Duck Breasts with Cherry Port Sauce
- 2 boneless duck breast halves (about 6 ounces each)
- Kosher salt and freshly ground black pepper
- 1 large shallot, finely chopped
- 1/2 cup low-salt chicken broth
- 2 tablespoons tawny port or red wine
- 1 tablespoon honey (optional)
- 1/2 cup pitted sweet red cherries (thawed if frozen)
- 1 tablespoon chilled butter
- Heat oven to 425 F.
- Score the skin of the duck breasts in a crisscross pattern taking care not to cut into the meat. Season with salt and pepper. Place breasts skin-side down in heavy nonstick skillet. Cook over medium-high heat without disturbing for about 8 minutes or until fat renders out and skin is golden-brown and crisp.
- Transfer breasts to an ovenproof skillet or baking sheet, skin-side down.
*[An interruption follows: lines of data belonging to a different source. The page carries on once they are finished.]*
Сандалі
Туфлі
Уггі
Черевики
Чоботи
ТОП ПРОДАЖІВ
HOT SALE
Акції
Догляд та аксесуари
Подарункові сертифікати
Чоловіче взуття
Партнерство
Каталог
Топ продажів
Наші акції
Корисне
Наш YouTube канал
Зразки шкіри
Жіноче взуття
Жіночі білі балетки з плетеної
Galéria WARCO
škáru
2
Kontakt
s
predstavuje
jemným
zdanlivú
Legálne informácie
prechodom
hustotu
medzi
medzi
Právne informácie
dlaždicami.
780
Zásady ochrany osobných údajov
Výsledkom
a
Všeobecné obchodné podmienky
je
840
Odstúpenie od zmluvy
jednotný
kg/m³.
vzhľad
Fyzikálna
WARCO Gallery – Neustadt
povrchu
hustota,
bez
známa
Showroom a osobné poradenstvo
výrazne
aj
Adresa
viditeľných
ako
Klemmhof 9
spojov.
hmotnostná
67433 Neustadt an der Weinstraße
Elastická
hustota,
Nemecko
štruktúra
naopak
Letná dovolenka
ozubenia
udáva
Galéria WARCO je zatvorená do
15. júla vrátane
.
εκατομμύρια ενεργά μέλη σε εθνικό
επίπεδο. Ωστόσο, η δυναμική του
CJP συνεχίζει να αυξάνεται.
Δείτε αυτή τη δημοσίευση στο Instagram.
Place in oven and after 6 minutes turn breasts so that skin is up and finish cooking about 2-4 minutes more for medium-rare, with an internal temperature when measured with a thermometer of 135 to 140 F. Cook an additional 8 minutes for medium (time will vary depending on the thickness of the breasts). NOTE: the USDA recommends cooking duck to an internal temperature of 170 F. Remove from pan and place on cutting board to rest 5-10 minutes.
- Meanwhile, pour off all but 2 tablespoons drippings from skillet. Add shallot to skillet and stir over medium heat for 30 seconds. Add broth, port or wine and honey, if using. Increase heat to high and boil until sauce is reduced to glaze, stirring often, about 3 minutes. Stir in cherries and heat through. Whisk in 1 tablespoon cold butter. Season sauce to taste with salt and pepper.
- To serve, thinly slice duck and fan slices out on plates. Spoon sauce over the slices.